Но женщина признавалась себе, что не смогла бы бездействовать, когда щенки погибали от метких выстрелов. Хотя чему удивляться? До сих пор, как заходит разговор об Алке, Семена корежит от ненависти, причем не к Алке как таковой, а к Алке и её ребенку. Может, у него бзик по поводу детей, и он ненавидит все, что относится к рожденным и не рожденным, будь то человеческие детеныши или звереныши?
Знала она в своей жизни довольно симпатичного мужчину, по которому сохли многие красавицы. Да и он не обходил стороной очередную блондинку, брюнетку или рыженькую. Женившись по любви, он не мог надышаться на жену, возил её по пафосным местам, на острова, заваливал подарками, был на седьмом небе от счастья, когда она забеременела. И что же? Не успела жена выйти из роддома с сыном, как муж охладел к ней, брезгливо морщился, когда она дотрагивалась до него, и не выносил присутствия ребенка. Он жаловался, что ребенок беспокойный, от крика нет покоя ни днем ни ночью, что жена обабилась и не вызывает в нем прежнего чувства. Развелись.

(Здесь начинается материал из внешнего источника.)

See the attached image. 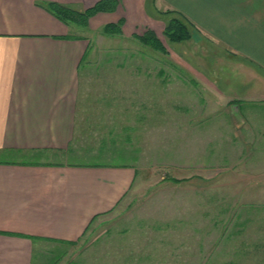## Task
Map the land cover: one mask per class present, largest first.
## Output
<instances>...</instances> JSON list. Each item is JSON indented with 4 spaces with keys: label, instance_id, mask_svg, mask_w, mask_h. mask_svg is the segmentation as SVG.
Listing matches in <instances>:
<instances>
[{
    "label": "rangeland",
    "instance_id": "obj_1",
    "mask_svg": "<svg viewBox=\"0 0 264 264\" xmlns=\"http://www.w3.org/2000/svg\"><path fill=\"white\" fill-rule=\"evenodd\" d=\"M189 30L182 41L162 33L166 53L75 30L90 46L74 156L57 159L128 163L136 175L77 241L41 242L35 264H264V81Z\"/></svg>",
    "mask_w": 264,
    "mask_h": 264
},
{
    "label": "crops",
    "instance_id": "obj_2",
    "mask_svg": "<svg viewBox=\"0 0 264 264\" xmlns=\"http://www.w3.org/2000/svg\"><path fill=\"white\" fill-rule=\"evenodd\" d=\"M98 1L0 0V264H35L41 242L77 241L135 179L132 164L57 159L74 156L90 44L46 4L85 9ZM169 10L247 60L264 81V0H117L114 11L90 17L86 30L121 22L123 35L150 29L161 40Z\"/></svg>",
    "mask_w": 264,
    "mask_h": 264
},
{
    "label": "trees",
    "instance_id": "obj_3",
    "mask_svg": "<svg viewBox=\"0 0 264 264\" xmlns=\"http://www.w3.org/2000/svg\"><path fill=\"white\" fill-rule=\"evenodd\" d=\"M117 5V0H99L91 7L85 9H75L68 5L49 2L46 4V8L57 16L61 21L67 25H75L80 29H86L88 26L89 18L100 11H114ZM167 13H175L176 15L170 17L164 26L163 34L171 41H182L190 38L191 33L189 26L195 28L193 24L178 11H166ZM103 32L107 34H121V22L107 23L102 27ZM135 39L141 42L143 45H147L152 49L159 50L166 53V48L162 41L156 36V34L147 29L142 34L132 35ZM174 182H178V179H172ZM75 241H65L64 243H73Z\"/></svg>",
    "mask_w": 264,
    "mask_h": 264
},
{
    "label": "water",
    "instance_id": "obj_4",
    "mask_svg": "<svg viewBox=\"0 0 264 264\" xmlns=\"http://www.w3.org/2000/svg\"><path fill=\"white\" fill-rule=\"evenodd\" d=\"M237 107V105H235Z\"/></svg>",
    "mask_w": 264,
    "mask_h": 264
}]
</instances>
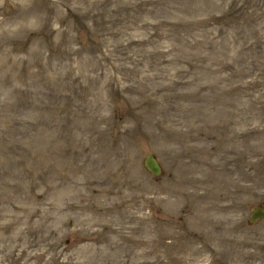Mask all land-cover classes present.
Returning <instances> with one entry per match:
<instances>
[{"label":"rangeland","instance_id":"1","mask_svg":"<svg viewBox=\"0 0 264 264\" xmlns=\"http://www.w3.org/2000/svg\"><path fill=\"white\" fill-rule=\"evenodd\" d=\"M256 206L264 0H0V264H264Z\"/></svg>","mask_w":264,"mask_h":264},{"label":"water","instance_id":"2","mask_svg":"<svg viewBox=\"0 0 264 264\" xmlns=\"http://www.w3.org/2000/svg\"><path fill=\"white\" fill-rule=\"evenodd\" d=\"M141 163L144 170L147 173L153 176L160 174L161 166L153 154L148 153L144 155ZM263 218H264V209H262L260 206H256L250 210L248 221L251 223Z\"/></svg>","mask_w":264,"mask_h":264}]
</instances>
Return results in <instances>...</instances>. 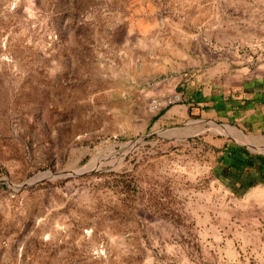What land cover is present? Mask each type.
<instances>
[{
    "label": "rangeland",
    "instance_id": "rangeland-1",
    "mask_svg": "<svg viewBox=\"0 0 264 264\" xmlns=\"http://www.w3.org/2000/svg\"><path fill=\"white\" fill-rule=\"evenodd\" d=\"M259 162L264 0H0V264H264Z\"/></svg>",
    "mask_w": 264,
    "mask_h": 264
},
{
    "label": "crops",
    "instance_id": "crops-1",
    "mask_svg": "<svg viewBox=\"0 0 264 264\" xmlns=\"http://www.w3.org/2000/svg\"><path fill=\"white\" fill-rule=\"evenodd\" d=\"M182 82L183 83H181L177 89V94L181 95V103L168 108V114L164 116L165 119L174 120V117L181 111L187 114L200 113L202 116L216 119L218 116H226L231 121L235 120L234 123L236 125L245 127L249 125L246 116L249 112L253 111L254 108H257L258 104L256 103L262 99L258 98L262 96L258 88L252 85L241 86L240 89L237 88V92H234L238 94L233 102L234 105L226 107L224 106V104H226L225 100L233 97L232 93L228 95L229 91L224 92L222 96L220 90H203L201 84L196 83L195 79L190 81V79L186 78ZM231 101H233V99H231ZM163 122H165V120H162V123ZM263 166L264 165L260 162L254 165L252 163L246 171H243L244 176H250L251 180L255 178V176H261L262 173H264V170L261 171ZM261 186L264 187V184L261 185L259 183L255 185V183H251L249 189L251 191Z\"/></svg>",
    "mask_w": 264,
    "mask_h": 264
},
{
    "label": "built area",
    "instance_id": "built-area-1",
    "mask_svg": "<svg viewBox=\"0 0 264 264\" xmlns=\"http://www.w3.org/2000/svg\"><path fill=\"white\" fill-rule=\"evenodd\" d=\"M178 100H181V96L178 95V94H175V95H173L172 99L169 98L168 100H164L163 103L167 104V103H172V102H175V101H178Z\"/></svg>",
    "mask_w": 264,
    "mask_h": 264
},
{
    "label": "trees",
    "instance_id": "trees-1",
    "mask_svg": "<svg viewBox=\"0 0 264 264\" xmlns=\"http://www.w3.org/2000/svg\"><path fill=\"white\" fill-rule=\"evenodd\" d=\"M250 166V165H249ZM264 170V168H262V170L261 171H263ZM257 178V177H256ZM255 178V179H256ZM260 178V180L262 181V183H264V173H262V175L261 176H259L258 177V179ZM255 179H253L252 181H251V183H255L254 181H255Z\"/></svg>",
    "mask_w": 264,
    "mask_h": 264
},
{
    "label": "water",
    "instance_id": "water-1",
    "mask_svg": "<svg viewBox=\"0 0 264 264\" xmlns=\"http://www.w3.org/2000/svg\"><path fill=\"white\" fill-rule=\"evenodd\" d=\"M59 173H56V174H54V176H57ZM24 185H26V183H23L22 185H20V187H22V186H24Z\"/></svg>",
    "mask_w": 264,
    "mask_h": 264
},
{
    "label": "bare ground",
    "instance_id": "bare-ground-1",
    "mask_svg": "<svg viewBox=\"0 0 264 264\" xmlns=\"http://www.w3.org/2000/svg\"><path fill=\"white\" fill-rule=\"evenodd\" d=\"M231 129V128H230ZM229 130V129H228ZM232 130V129H231ZM125 150V149H124ZM121 156V155H120ZM96 161V159H94V162ZM94 162H90V164H93L94 166ZM84 170V169H83Z\"/></svg>",
    "mask_w": 264,
    "mask_h": 264
}]
</instances>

Через два года он женился вновь. Опять счастье, любовь, поездки, подарки. Мир и благодать до момента, как женщина вышла из роддома с младенцем на руках. Тут папашку снова как подменили. Повторилась та же история.
Старший брат незадачливого отца посоветовал сходить к психологу. Тот согласился, долго выслушивал советы и пожелания, но так и не понял, почему его отношение к женщине меняется, когда на свет появляется ребенок. Его ребенок!
Загадку разрешил один доморощенный экстрасенс, но верить ему или нет, мужчина не знал. Тот сказал, что у такого здоровяка, спортсмена и пробивного бизнесмена детская карма. И именно она не терпит рядом с собой никаких детей. Вот такой порок. И сделать с этим, по словам экстрасенса, ничего нельзя. Происки бога.
Не поверил экстрасенсу, женился в третий раз. История повторилась. Чуть руки на себя не наложил. Опять выручил старший брат: познакомил его с женщиной, которая в их тусовке была известна тем, что не терпела никаких детей. Даже племянников, детей своей сестры. Её раздражали детский лепет, раскиданные по квартире игрушки, пугали изменения, которые происходили во внешности женщины после родов. Никогда и ни за что, говорила она всем, когда заговаривали о том, что пора бы уже обзавестись потомством.